(Extracted page text data)
○ ○ ○ ○ ○ ○ ○

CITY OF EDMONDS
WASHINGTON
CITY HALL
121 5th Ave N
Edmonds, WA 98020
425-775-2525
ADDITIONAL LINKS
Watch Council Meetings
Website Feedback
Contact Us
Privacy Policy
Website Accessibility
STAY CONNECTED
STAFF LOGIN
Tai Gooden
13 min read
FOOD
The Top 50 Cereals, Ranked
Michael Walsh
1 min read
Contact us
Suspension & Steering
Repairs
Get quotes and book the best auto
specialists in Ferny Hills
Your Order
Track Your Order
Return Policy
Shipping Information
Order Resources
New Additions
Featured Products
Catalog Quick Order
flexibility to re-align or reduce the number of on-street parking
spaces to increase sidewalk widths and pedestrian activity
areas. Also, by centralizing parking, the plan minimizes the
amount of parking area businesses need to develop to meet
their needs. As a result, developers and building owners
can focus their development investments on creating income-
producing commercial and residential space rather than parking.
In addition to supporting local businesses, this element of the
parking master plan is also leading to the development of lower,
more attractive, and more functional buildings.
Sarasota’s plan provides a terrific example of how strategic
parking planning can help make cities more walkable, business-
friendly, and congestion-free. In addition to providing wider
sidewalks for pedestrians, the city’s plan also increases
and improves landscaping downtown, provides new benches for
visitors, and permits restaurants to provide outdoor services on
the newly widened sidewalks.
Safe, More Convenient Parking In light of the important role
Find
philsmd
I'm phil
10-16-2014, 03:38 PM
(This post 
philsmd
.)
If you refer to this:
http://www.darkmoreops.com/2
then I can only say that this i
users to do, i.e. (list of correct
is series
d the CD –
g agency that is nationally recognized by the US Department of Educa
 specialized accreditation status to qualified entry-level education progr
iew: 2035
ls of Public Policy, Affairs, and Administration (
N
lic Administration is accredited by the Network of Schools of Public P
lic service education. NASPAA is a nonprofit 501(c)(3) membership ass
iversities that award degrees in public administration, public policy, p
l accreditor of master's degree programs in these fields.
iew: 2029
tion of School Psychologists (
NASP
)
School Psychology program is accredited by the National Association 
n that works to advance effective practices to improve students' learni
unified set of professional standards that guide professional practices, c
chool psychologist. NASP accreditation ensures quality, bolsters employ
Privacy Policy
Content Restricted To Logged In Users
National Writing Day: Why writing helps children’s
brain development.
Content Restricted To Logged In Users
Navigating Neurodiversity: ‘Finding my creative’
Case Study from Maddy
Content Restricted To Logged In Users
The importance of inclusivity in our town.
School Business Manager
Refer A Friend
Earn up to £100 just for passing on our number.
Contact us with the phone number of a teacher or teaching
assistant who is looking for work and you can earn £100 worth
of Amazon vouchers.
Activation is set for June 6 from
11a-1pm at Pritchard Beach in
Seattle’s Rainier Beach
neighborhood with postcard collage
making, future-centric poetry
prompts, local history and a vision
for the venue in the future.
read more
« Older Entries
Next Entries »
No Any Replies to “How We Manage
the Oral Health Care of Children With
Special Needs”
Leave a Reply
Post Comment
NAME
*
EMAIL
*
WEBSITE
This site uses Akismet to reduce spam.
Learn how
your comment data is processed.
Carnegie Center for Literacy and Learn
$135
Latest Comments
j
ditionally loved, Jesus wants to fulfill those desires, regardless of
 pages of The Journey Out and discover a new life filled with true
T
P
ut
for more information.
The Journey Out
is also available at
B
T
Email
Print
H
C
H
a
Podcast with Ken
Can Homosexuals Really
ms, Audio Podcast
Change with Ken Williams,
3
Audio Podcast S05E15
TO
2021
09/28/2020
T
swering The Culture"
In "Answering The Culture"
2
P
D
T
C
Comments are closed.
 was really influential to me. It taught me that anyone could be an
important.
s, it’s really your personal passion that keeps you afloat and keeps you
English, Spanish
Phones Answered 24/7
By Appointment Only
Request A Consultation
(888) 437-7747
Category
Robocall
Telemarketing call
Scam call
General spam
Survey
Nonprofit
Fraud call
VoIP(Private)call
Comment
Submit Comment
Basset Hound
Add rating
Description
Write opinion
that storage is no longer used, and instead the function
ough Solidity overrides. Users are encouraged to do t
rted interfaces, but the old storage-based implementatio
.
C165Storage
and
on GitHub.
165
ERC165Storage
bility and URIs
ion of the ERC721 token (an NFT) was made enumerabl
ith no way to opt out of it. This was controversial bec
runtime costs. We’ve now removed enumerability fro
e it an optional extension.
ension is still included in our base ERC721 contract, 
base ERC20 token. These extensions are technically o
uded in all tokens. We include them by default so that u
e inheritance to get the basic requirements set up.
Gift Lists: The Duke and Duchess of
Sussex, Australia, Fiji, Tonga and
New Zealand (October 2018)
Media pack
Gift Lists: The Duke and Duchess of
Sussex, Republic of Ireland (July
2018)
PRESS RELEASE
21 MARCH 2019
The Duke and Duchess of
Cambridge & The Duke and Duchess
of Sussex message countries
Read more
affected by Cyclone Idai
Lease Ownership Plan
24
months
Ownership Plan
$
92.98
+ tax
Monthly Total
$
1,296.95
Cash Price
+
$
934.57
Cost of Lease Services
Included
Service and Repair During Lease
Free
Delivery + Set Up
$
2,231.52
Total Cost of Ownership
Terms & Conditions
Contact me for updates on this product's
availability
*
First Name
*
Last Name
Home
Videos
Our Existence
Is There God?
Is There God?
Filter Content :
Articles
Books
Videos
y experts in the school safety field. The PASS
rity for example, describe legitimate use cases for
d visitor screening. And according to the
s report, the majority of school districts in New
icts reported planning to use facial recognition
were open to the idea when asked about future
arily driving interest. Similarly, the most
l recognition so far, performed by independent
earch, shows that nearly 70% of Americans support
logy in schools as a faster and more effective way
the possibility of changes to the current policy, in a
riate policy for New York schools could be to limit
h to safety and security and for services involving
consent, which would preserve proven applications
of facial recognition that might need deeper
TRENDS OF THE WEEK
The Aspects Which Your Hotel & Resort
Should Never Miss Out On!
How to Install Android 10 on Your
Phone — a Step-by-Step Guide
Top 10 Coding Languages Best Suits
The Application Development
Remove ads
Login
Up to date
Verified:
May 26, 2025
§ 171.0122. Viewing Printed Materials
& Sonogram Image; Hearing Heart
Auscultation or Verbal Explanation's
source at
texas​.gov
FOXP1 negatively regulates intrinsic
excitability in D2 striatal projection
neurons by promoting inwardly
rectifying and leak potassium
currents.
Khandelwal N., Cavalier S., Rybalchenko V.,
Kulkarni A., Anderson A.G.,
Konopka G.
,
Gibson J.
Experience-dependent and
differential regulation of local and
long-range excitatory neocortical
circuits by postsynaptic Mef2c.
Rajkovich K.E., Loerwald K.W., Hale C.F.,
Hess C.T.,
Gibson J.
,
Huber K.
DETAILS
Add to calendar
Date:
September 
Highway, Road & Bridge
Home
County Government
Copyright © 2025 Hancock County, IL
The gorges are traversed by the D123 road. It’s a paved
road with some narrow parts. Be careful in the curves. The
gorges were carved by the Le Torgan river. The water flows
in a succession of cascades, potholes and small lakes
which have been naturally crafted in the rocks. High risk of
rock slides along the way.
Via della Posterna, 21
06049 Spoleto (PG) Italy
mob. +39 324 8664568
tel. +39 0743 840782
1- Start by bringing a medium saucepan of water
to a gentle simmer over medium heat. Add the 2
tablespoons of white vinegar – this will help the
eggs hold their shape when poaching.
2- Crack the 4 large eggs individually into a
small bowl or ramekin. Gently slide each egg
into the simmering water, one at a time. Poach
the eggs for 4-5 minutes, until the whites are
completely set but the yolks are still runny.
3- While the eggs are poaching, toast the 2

○ ○ ○ ○ ○ ○ ○

INSTRUCTION: Once you have read the records above, please copy them out exactly.

WRITTEN SOLUTION:
CITY OF EDMONDS
WASHINGTON
CITY HALL
121 5th Ave N
Edmonds, WA 98020
425-775-2525
ADDITIONAL LINKS
Watch Council Meetings
Website Feedback
Contact Us
Privacy Policy
Website Accessibility
STAY CONNECTED
STAFF LOGIN
Tai Gooden
13 min read
FOOD
The Top 50 Cereals, Ranked
Michael Walsh
1 min read
Contact us
Suspension & Steering
Repairs
Get quotes and book the best auto
specialists in Ferny Hills
Your Order
Track Your Order
Return Policy
Shipping Information
Order Resources
New Additions
Featured Products
Catalog Quick Order
flexibility to re-align or reduce the number of on-street parking
spaces to increase sidewalk widths and pedestrian activity
areas. Also, by centralizing parking, the plan minimizes the
amount of parking area businesses need to develop to meet
their needs. As a result, developers and building owners
can focus their development investments on creating income-
producing commercial and residential space rather than parking.
In addition to supporting local businesses, this element of the
parking master plan is also leading to the development of lower,
more attractive, and more functional buildings.
Sarasota’s plan provides a terrific example of how strategic
parking planning can help make cities more walkable, business-
friendly, and congestion-free. In addition to providing wider
sidewalks for pedestrians, the city’s plan also increases
and improves landscaping downtown, provides new benches for
visitors, and permits restaurants to provide outdoor services on
the newly widened sidewalks.
Safe, More Convenient Parking In light of the important role
Find
philsmd
I'm phil
10-16-2014, 03:38 PM
(This post 
philsmd
.)
If you refer to this:
http://www.darkmoreops.com/2
then I can only say that this i
users to do, i.e. (list of correct
is series
d the CD –
g agency that is nationally recognized by the US Department of Educa
 specialized accreditation status to qualified entry-level education progr
iew: 2035
ls of Public Policy, Affairs, and Administration (
N
lic Administration is accredited by the Network of Schools of Public P
lic service education. NASPAA is a nonprofit 501(c)(3) membership ass
iversities that award degrees in public administration, public policy, p
l accreditor of master's degree programs in these fields.
iew: 2029
tion of School Psychologists (
NASP
)
School Psychology program is accredited by the National Association 
n that works to advance effective practices to improve students' learni
unified set of professional standards that guide professional practices, c
chool psychologist. NASP accreditation ensures quality, bolsters employ
Privacy Policy
Content Restricted To Logged In Users
National Writing Day: Why writing helps children’s
brain development.
Content Restricted To Logged In Users
Navigating Neurodiversity: ‘Finding my creative’
Case Study from Maddy
Content Restricted To Logged In Users
The importance of inclusivity in our town.
School Business Manager
Refer A Friend
Earn up to £100 just for passing on our number.
Contact us with the phone number of a teacher or teaching
assistant who is looking for work and you can earn £100 worth
of Amazon vouchers.
Activation is set for June 6 from
11a-1pm at Pritchard Beach in
Seattle’s Rainier Beach
neighborhood with postcard collage
making, future-centric poetry
prompts, local history and a vision
for the venue in the future.
read more
« Older Entries
Next Entries »
No Any Replies to “How We Manage
the Oral Health Care of Children With
Special Needs”
Leave a Reply
Post Comment
NAME
*
EMAIL
*
WEBSITE
This site uses Akismet to reduce spam.
Learn how
your comment data is processed.
Carnegie Center for Literacy and Learn
$135
Latest Comments
j
ditionally loved, Jesus wants to fulfill those desires, regardless of
 pages of The Journey Out and discover a new life filled with true
T
P
ut
for more information.
The Journey Out
is also available at
B
T
Email
Print
H
C
H
a
Podcast with Ken
Can Homosexuals Really
ms, Audio Podcast
Change with Ken Williams,
3
Audio Podcast S05E15
TO
2021
09/28/2020
T
swering The Culture"
In "Answering The Culture"
2
P
D
T
C
Comments are closed.
 was really influential to me. It taught me that anyone could be an
important.
s, it’s really your personal passion that keeps you afloat and keeps you
English, Spanish
Phones Answered 24/7
By Appointment Only
Request A Consultation
(888) 437-7747
Category
Robocall
Telemarketing call
Scam call
General spam
Survey
Nonprofit
Fraud call
VoIP(Private)call
Comment
Submit Comment
Basset Hound
Add rating
Description
Write opinion
that storage is no longer used, and instead the function
ough Solidity overrides. Users are encouraged to do t
rted interfaces, but the old storage-based implementatio
.
C165Storage
and
on GitHub.
165
ERC165Storage
bility and URIs
ion of the ERC721 token (an NFT) was made enumerabl
ith no way to opt out of it. This was controversial bec
runtime costs. We’ve now removed enumerability fro
e it an optional extension.
ension is still included in our base ERC721 contract, 
base ERC20 token. These extensions are technically o
uded in all tokens. We include them by default so that u
e inheritance to get the basic requirements set up.
Gift Lists: The Duke and Duchess of
Sussex, Australia, Fiji, Tonga and
New Zealand (October 2018)
Media pack
Gift Lists: The Duke and Duchess of
Sussex, Republic of Ireland (July
2018)
PRESS RELEASE
21 MARCH 2019
The Duke and Duchess of
Cambridge & The Duke and Duchess
of Sussex message countries
Read more
affected by Cyclone Idai
Lease Ownership Plan
24
months
Ownership Plan
$
92.98
+ tax
Monthly Total
$
1,296.95
Cash Price
+
$
934.57
Cost of Lease Services
Included
Service and Repair During Lease
Free
Delivery + Set Up
$
2,231.52
Total Cost of Ownership
Terms & Conditions
Contact me for updates on this product's
availability
*
First Name
*
Last Name
Home
Videos
Our Existence
Is There God?
Is There God?
Filter Content :
Articles
Books
Videos
y experts in the school safety field. The PASS
rity for example, describe legitimate use cases for
d visitor screening. And according to the
s report, the majority of school districts in New
icts reported planning to use facial recognition
were open to the idea when asked about future
arily driving interest. Similarly, the most
l recognition so far, performed by independent
earch, shows that nearly 70% of Americans support
logy in schools as a faster and more effective way
the possibility of changes to the current policy, in a
riate policy for New York schools could be to limit
h to safety and security and for services involving
consent, which would preserve proven applications
of facial recognition that might need deeper
TRENDS OF THE WEEK
The Aspects Which Your Hotel & Resort
Should Never Miss Out On!
How to Install Android 10 on Your
Phone — a Step-by-Step Guide
Top 10 Coding Languages Best Suits
The Application Development
Remove ads
Login
Up to date
Verified:
May 26, 2025
§ 171.0122. Viewing Printed Materials
& Sonogram Image; Hearing Heart
Auscultation or Verbal Explanation's
source at
texas​.gov
FOXP1 negatively regulates intrinsic
excitability in D2 striatal projection
neurons by promoting inwardly
rectifying and leak potassium
currents.
Khandelwal N., Cavalier S., Rybalchenko V.,
Kulkarni A., Anderson A.G.,
Konopka G.
,
Gibson J.
Experience-dependent and
differential regulation of local and
long-range excitatory neocortical
circuits by postsynaptic Mef2c.
Rajkovich K.E., Loerwald K.W., Hale C.F.,
Hess C.T.,
Gibson J.
,
Huber K.
DETAILS
Add to calendar
Date:
September 
Highway, Road & Bridge
Home
County Government
Copyright © 2025 Hancock County, IL
The gorges are traversed by the D123 road. It’s a paved
road with some narrow parts. Be careful in the curves. The
gorges were carved by the Le Torgan river. The water flows
in a succession of cascades, potholes and small lakes
which have been naturally crafted in the rocks. High risk of
rock slides along the way.
Via della Posterna, 21
06049 Spoleto (PG) Italy
mob. +39 324 8664568
tel. +39 0743 840782
1- Start by bringing a medium saucepan of water
to a gentle simmer over medium heat. Add the 2
tablespoons of white vinegar – this will help the
eggs hold their shape when poaching.
2- Crack the 4 large eggs individually into a
small bowl or ramekin. Gently slide each egg
into the simmering water, one at a time. Poach
the eggs for 4-5 minutes, until the whites are
completely set but the yolks are still runny.
3- While the eggs are poaching, toast the 2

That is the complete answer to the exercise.